Retirement Planning, Part 3: Investing for Retirement

Retirement Planning, Part 3:  Investing for Retirement 

Eileen St. Pierre, The Everyday Financial Planner

You have been saving for retirement, but you really don’t understand how to invest the money.  That retirement calculator you used assumed a rate of return on your investments but you have no idea how they came up with that number.  With more employers switching from pensions to defined contribution plans like 401(k) and 403(b) plans, the burden of investing for retirement is increasingly falling on the shoulders of employees.

Keep It Simple

Most of you have heard the expression “Don’t put all your eggs in one basket.”  You want to hold a diversified portfolio.  But this does not mean you have to hold a lot of different investments.  Use mutual funds.  Mutual funds pool your money along with other investors and buy diversified portfolios for you. For example, an S&P 500 mutual fund would buy the stocks that make up the S&P 500.  By owning the mutual fund, you indirectly own all the S&P 500 companies without the hefty trading commissions.

You really only need two types of investments in your retirement portfolio: stocks and bonds.  Bonds are the debts of corporations or governments.  Bondholders are considered creditors.  They get paid interest (usually semi-annually) and expect to get their initial investment (called the principal) back when the bonds mature.  Failure to pay interest and return the principal can throw the company or government into default. 

Stocks are shares of ownership in the assets and earnings of a corporation.  Owners of any business are paid last, after everyone else – Uncle Sam, employees, suppliers, and creditors.  For this reason, stocks are considered riskier than bonds.  Stockholders may get dividends (usually paid quarterly but not required), and hopefully will see their stock rise in value for a capital gain.  A mutual fund that holds stocks that pay relatively large dividends may be referred to as an income fund, while one that holds stocks that are expected to provide strong capital gains is called a growth fund. 

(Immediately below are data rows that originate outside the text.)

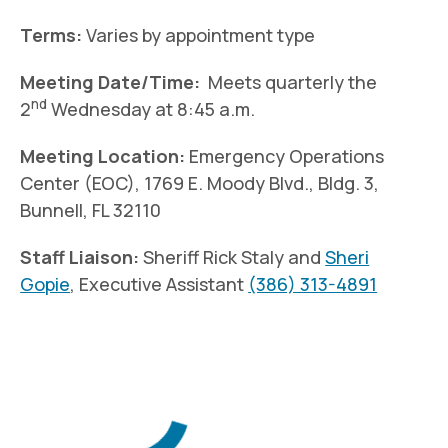
Terms:
Varies by appointment type
Meeting Date/Time:
Meets quarterly the
nd
2
Wednesday at 8:45 a.m.
Meeting Location:
Emergency Operations
Center (EOC), 1769 E. Moody Blvd., Bldg. 3,
Bunnell, FL 32110
Staff Liaison:
Sheriff Rick Staly and
Sheri
Gopie
, Executive Assistant
(386) 313-4891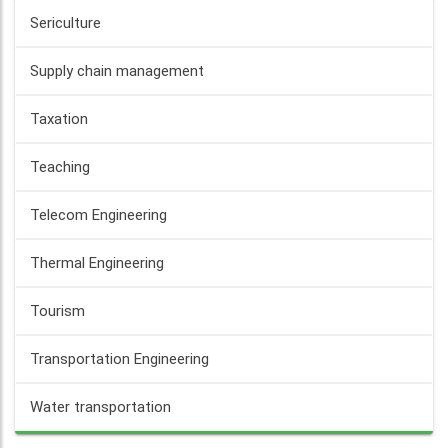
Sericulture
Supply chain management
Taxation
Teaching
Telecom Engineering
Thermal Engineering
Tourism
Transportation Engineering
Water transportation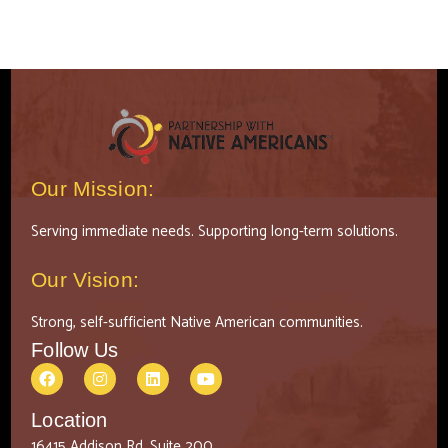
Our Mission:
Serving immediate needs. Supporting long-term solutions.
Our Vision:
Strong, self-sufficient Native American communities.
Follow Us
Location
16415 Addison Rd, Suite 200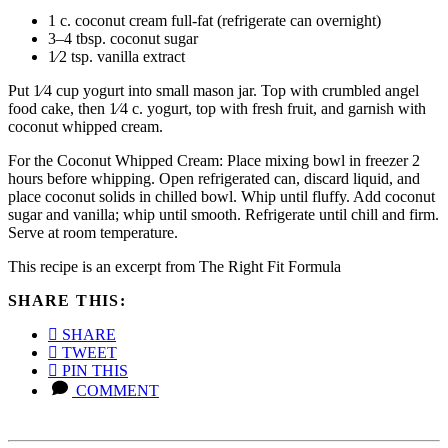
1 c. coconut cream full-fat (refrigerate can overnight)
3–4 tbsp. coconut sugar
1⁄2 tsp. vanilla extract
Put 1⁄4 cup yogurt into small mason jar. Top with crumbled angel
food cake, then 1⁄4 c. yogurt, top with fresh fruit, and garnish with
coconut whipped cream.
For the Coconut Whipped Cream: Place mixing bowl in freezer 2
hours before whipping. Open refrigerated can, discard liquid, and
place coconut solids in chilled bowl. Whip until fluffy. Add coconut
sugar and vanilla; whip until smooth. Refrigerate until chill and firm.
Serve at room temperature.
This recipe is an excerpt from The Right Fit Formula
SHARE THIS:
SHARE
TWEET
PIN THIS
COMMENT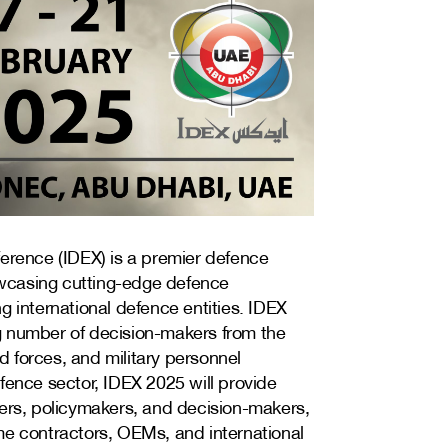
ference (IDEX) is a premier defence
howcasing cutting-edge defence
g international defence entities. IDEX
g number of decision-makers from the
 forces, and military personnel
fence sector, IDEX 2025 will provide
ders, policymakers, and decision-makers,
me contractors, OEMs, and international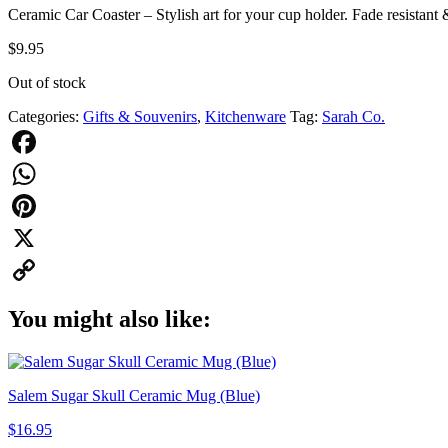
Ceramic Car Coaster – Stylish art for your cup holder. Fade resistant
$
9.95
Out of stock
Categories:
Gifts & Souvenirs
,
Kitchenware
Tag:
Sarah Co.
Facebook
WhatsApp
Pinterest
X
Copy
You might also like:
Link
Salem Sugar Skull Ceramic Mug (Blue)
$
16.95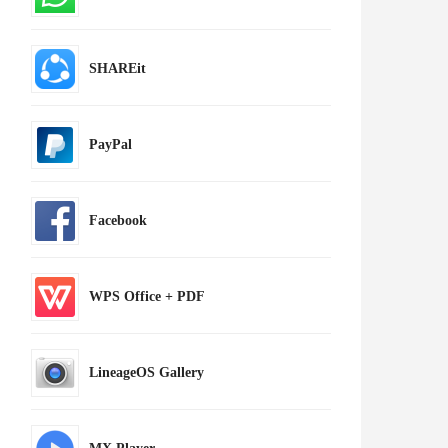
SHAREit
PayPal
Facebook
WPS Office + PDF
LineageOS Gallery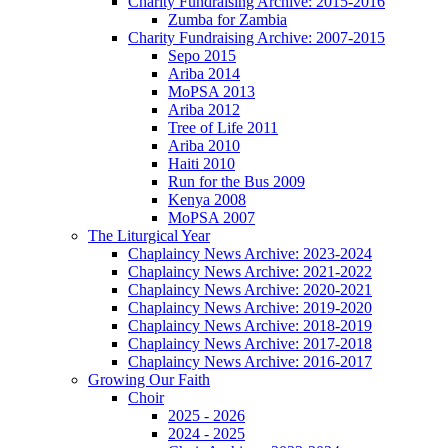
Charity Fundraising Archive: 2015-2016
Zumba for Zambia
Charity Fundraising Archive: 2007-2015
Sepo 2015
Ariba 2014
MoPSA 2013
Ariba 2012
Tree of Life 2011
Ariba 2010
Haiti 2010
Run for the Bus 2009
Kenya 2008
MoPSA 2007
The Liturgical Year
Chaplaincy News Archive: 2023-2024
Chaplaincy News Archive: 2021-2022
Chaplaincy News Archive: 2020-2021
Chaplaincy News Archive: 2019-2020
Chaplaincy News Archive: 2018-2019
Chaplaincy News Archive: 2017-2018
Chaplaincy News Archive: 2016-2017
Growing Our Faith
Choir
2025 - 2026
2024 - 2025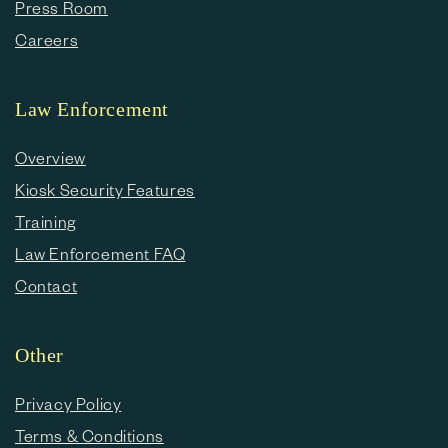
Press Room
Careers
Law Enforcement
Overview
Kiosk Security Features
Training
Law Enforcement FAQ
Contact
Other
Privacy Policy
Terms & Conditions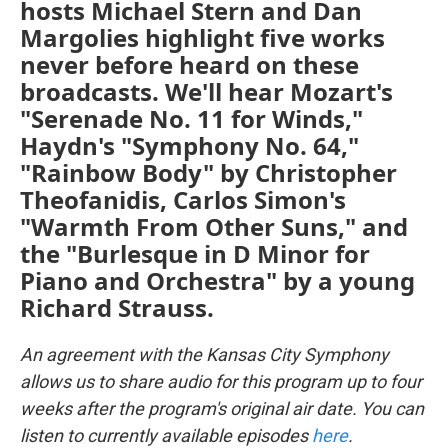
hosts Michael Stern and Dan
Margolies highlight five works
never before heard on these
broadcasts. We'll hear Mozart's
"Serenade No. 11 for Winds,"
Haydn's "Symphony No. 64,"
"Rainbow Body" by Christopher
Theofanidis, Carlos Simon's
"Warmth From Other Suns," and
the "Burlesque in D Minor for
Piano and Orchestra" by a young
Richard Strauss.
An agreement with the Kansas City Symphony
allows us to share audio for this program up to four
weeks after the program's original air date. You can
listen to currently available episodes
here
.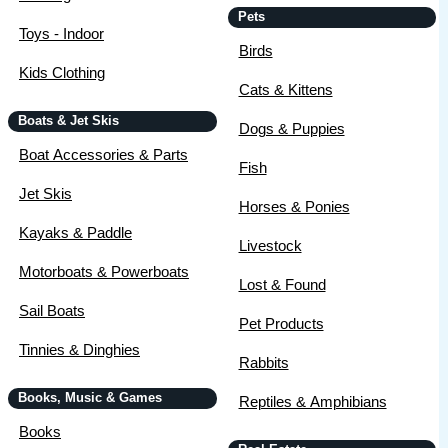
Pets
Toys - Indoor
Birds
Kids Clothing
Cats & Kittens
Boats & Jet Skis
Dogs & Puppies
Boat Accessories & Parts
Fish
Jet Skis
Horses & Ponies
Kayaks & Paddle
Livestock
Motorboats & Powerboats
Lost & Found
Sail Boats
Pet Products
Tinnies & Dinghies
Rabbits
Books, Music & Games
Reptiles & Amphibians
Books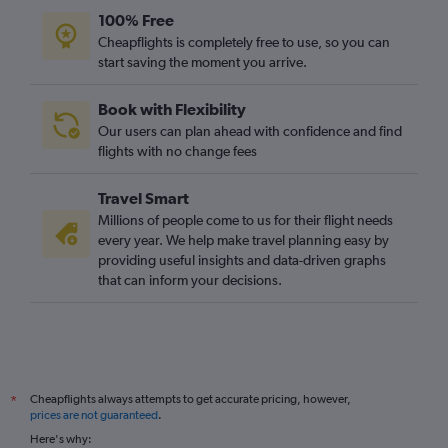
100% Free
Cheapflights is completely free to use, so you can
start saving the moment you arrive.
Book with Flexibility
Our users can plan ahead with confidence and find
flights with no change fees
Travel Smart
Millions of people come to us for their flight needs
every year. We help make travel planning easy by
providing useful insights and data-driven graphs
that can inform your decisions.
Cheapflights always attempts to get accurate pricing, however,
*
prices are not guaranteed
.
Here's why:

According to TIAA-CREF, over the period 1926 to 2010, stocks averaged 9.87% annually, while long-term corporate bonds averaged 5.93%.  Inflation averaged about 3% a year.  So if your retirement portfolio has to grow enough over a long period of time to cover inflation and rising health care costs, you need to make sure you have enough invested in stocks.

Understand Your Risk Tolerance

Before you do any investing, you need to understand your tolerance for risk.  How would you feel if your portfolio dropped 5% in one day?  On a $100,000 portfolio, that’s a loss of $5,000.  The stock market can be a roller coaster ride.  If you are not prepared to hang on for the long-run, you need to pick a more conservative asset allocation. 

Asset Allocation

So how much money do you allocate to stocks and how much to bonds?  If you have a low tolerance for risk, use this conservative formula:  Put (100-age)% in stocks and the rest in bonds.  If you feel you can handle a bit more risk, put (110-age)% in stocks and the rest in bonds.  As you age, you will need to shift money away from stocks into bonds.  But you always need to have some money allocated to stocks to make sure your portfolio keeps growing.  You may want to further increase your stock allocation if

  • you started saving late – to make up ground. 
  • you have a pension at work – since part of your retirement income should be guaranteed, you can afford to take on more risk.

Many people never revisit their portfolios after making their initial allocations.  For these investors, target date funds (also called life cycle funds) are ideal.  These funds will automatically adjust your allocations as you age.  Pick a target date close to your expected retirement date.  For example, a 45-year old may pick a target date 2030 or 2035 fund (usually in 5-year increments). 

  • The riskiness of these funds can vary greatly across investment firms.  Read the prospectus!  Stay away from funds that allocate more then 50% of your money to stocks at your retirement date.
  • Keep in mind their chosen stock allocation will likely be greater than (110-age)%.  
  • Remember, the closer the date, the lower the stock allocation.  So choose an earlier date if you want to lower your risk.

Your retirement portfolio represents a long-term investment.  Even if you are already retired, you may live another 25 to 30 years.  A common reason why people run out of money in retirement is because they failed to take enough risk.